Tempo di lettura: 2 minuti

I Piani Individuali di Risparmio, cosiddetti P.I.R., sono diventati realtà. Con l’approvazione della Legge di Bilancio 2017 i nostri governanti hanno introdotto questo tipo di strumento già presente in altre nazioni come Inghilterra e Francia.

Come già descritti in un nostro precedente articolo, ricordiamo che il PIR è riservato alle persone fisiche e non giuridiche; oltre a questo i PIR dovranno rispettare una struttura di portafoglio precisa con la conseguenza naturale di veicolare parte del risparmio delle famiglie italiane verso l’economia reale, aiutando così le aziende, anche quelle medio piccole, a trovare risorse economiche attraverso canali alternativi a quelli bancari.

La normativa prevede infatti che almeno il 21% del capitale sia investito in società non presenti nell’indice di Borsa Italiana FTSEMIB ed è facile immaginare che i maggiori beneficiari di questa nuova normativa possano essere le PMI quotate sul segmento di Borsa Italia denominato AIM Italia.

Per fare un po’ di chiarezza vogliamo ricordare che si tratta di un mercato dove sono quotate circa 77 società con scambi e liquidità molto molto ridotti rispetto ai mercati principali ed una capitalizzazione di 2,8 miliardi, lo 0,55% dell’intero mercato azionario italiano. Ci possiamo rendere conto di quanto sia ristretto tale mercato se confrontato con MTA, settore principale di Borsa Italiana, che vanta 260 aziende ed una capitalizzazione di 522 miliardi di Euro o confrontandolo, più opportunamente, al mercato AIM della Borsa londinese che vede quotate ben 3.000 aziende.

Come tutte le leggi, anche quella che regola i PIR ha i suoi pro e i suoi contro. I PIR hanno il vantaggio di poter ottenere l’azzeramento totale dell’imposta del 26% sul Capital Gain e l’esenzione delle imposte di successione e donazione ma, di contro, possono esporre investitori non esperti o superficiali ad una maggiore esposizione verso il mercato azionario italiano e, soprattutto, all’acquisto di azioni di società quotate su un mercato poco liquido e con scambi ridotti.

### Estratto dei dati:

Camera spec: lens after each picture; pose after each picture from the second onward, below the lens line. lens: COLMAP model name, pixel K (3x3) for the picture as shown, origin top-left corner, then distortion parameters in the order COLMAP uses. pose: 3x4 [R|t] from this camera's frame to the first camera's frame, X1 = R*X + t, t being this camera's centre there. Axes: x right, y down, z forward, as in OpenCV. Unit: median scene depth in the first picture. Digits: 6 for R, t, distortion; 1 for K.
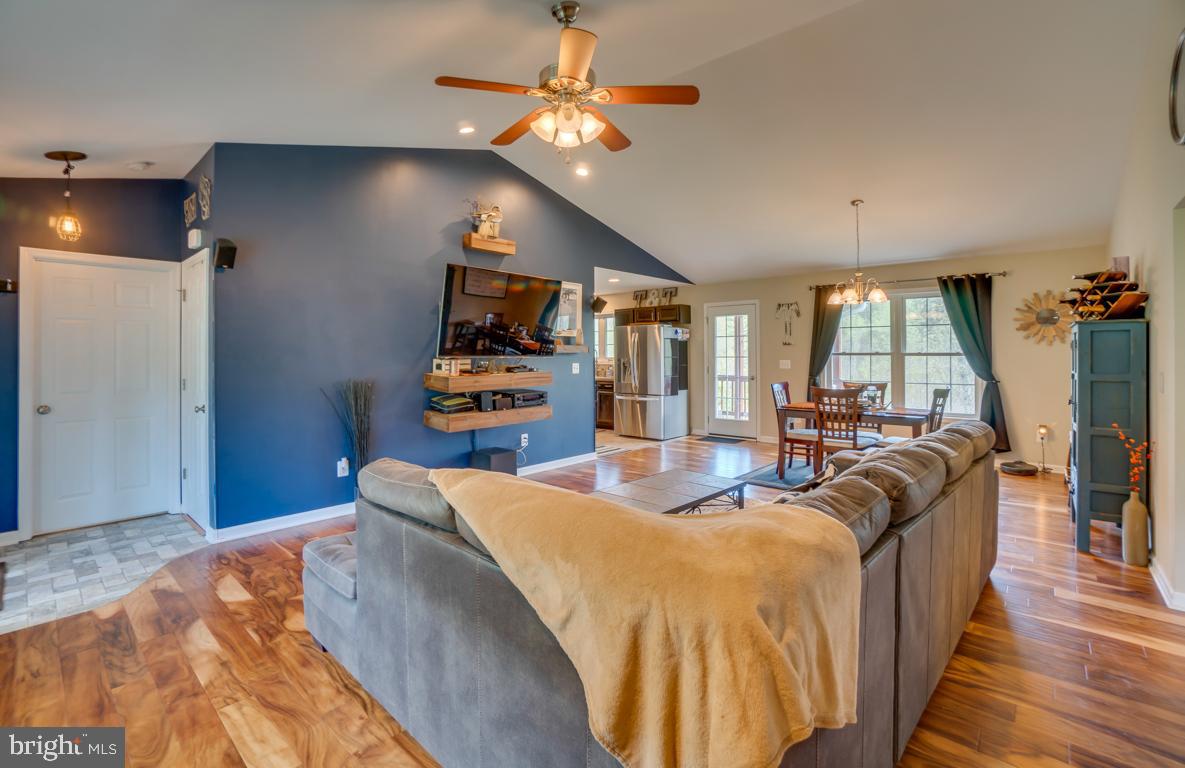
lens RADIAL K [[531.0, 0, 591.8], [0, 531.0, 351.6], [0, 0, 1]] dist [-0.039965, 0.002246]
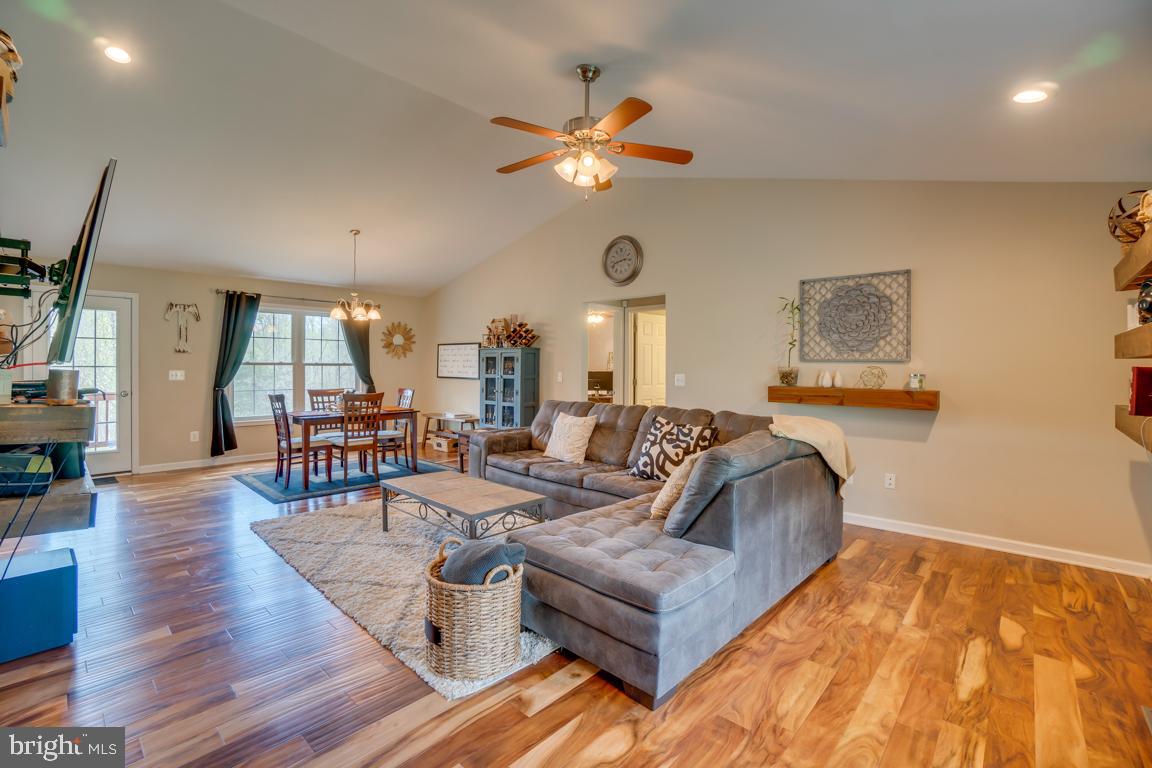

### Da fare:
1) Secondo il brano sui Piani Individuali di Risparmio, quante aziende sono quotate sul mercato AIM della Borsa londinese?
2) Riprendi il brano sui Piani Individuali di Risparmio e proseguilo a partire dalla sua ultima frase.

### Risposte per compito:
1) Sul mercato AIM della Borsa londinese sono quotate 3.000 aziende.

2)
Come sempre molti intermediari bancari hanno colto l’occasione per creare e promuovere Fondi Comuni adeguatamente strutturati per sfruttare la normativa appena approvata. Non dobbiamo dimenticarci che tutti questi intermediari vorranno essere retribuiti con l’applicazione di commissioni prelevate a vario titolo andando indirettamente ad incidere negativamente sul vantaggio fiscale che verrà di anno in anno ridotto.

Uno dei primi PIR collocati in questo gennaio 2017 è stato Anima Crescita Italia che prevede una commissione di gestione del 1,46% e una commissione di entrata del 4% oltre ad una eventuale commissione di performance pari al 20% del over performance del fondo rispetto al benchmark.

Tutto questo ci fa temere che, come sempre, siano evidenziati i PRO e scarsamente illustrati i CONTRO dell’operazione, al fine di collocare prodotti che possano fruttare lauti incassi alle società di gestione migliorandone i loro bilanci e peggiorando la struttura dei portafogli dei loro clienti.

Terminiamo ricordando al lettore che il P.I.R. può essere un fondo comune, una SICAV, una gestione patrimoniale, una polizza dove il gestore crea il portafoglio rispettando le direttive della normativa, ma udite udite può essere anche un DOSSIER TITOLI (il “VOSTRO conto titoli”), nel quale il risparmiatore colloca gli strumenti finanziari oggetto del PIR, cioè i titoli ammissibili per legge.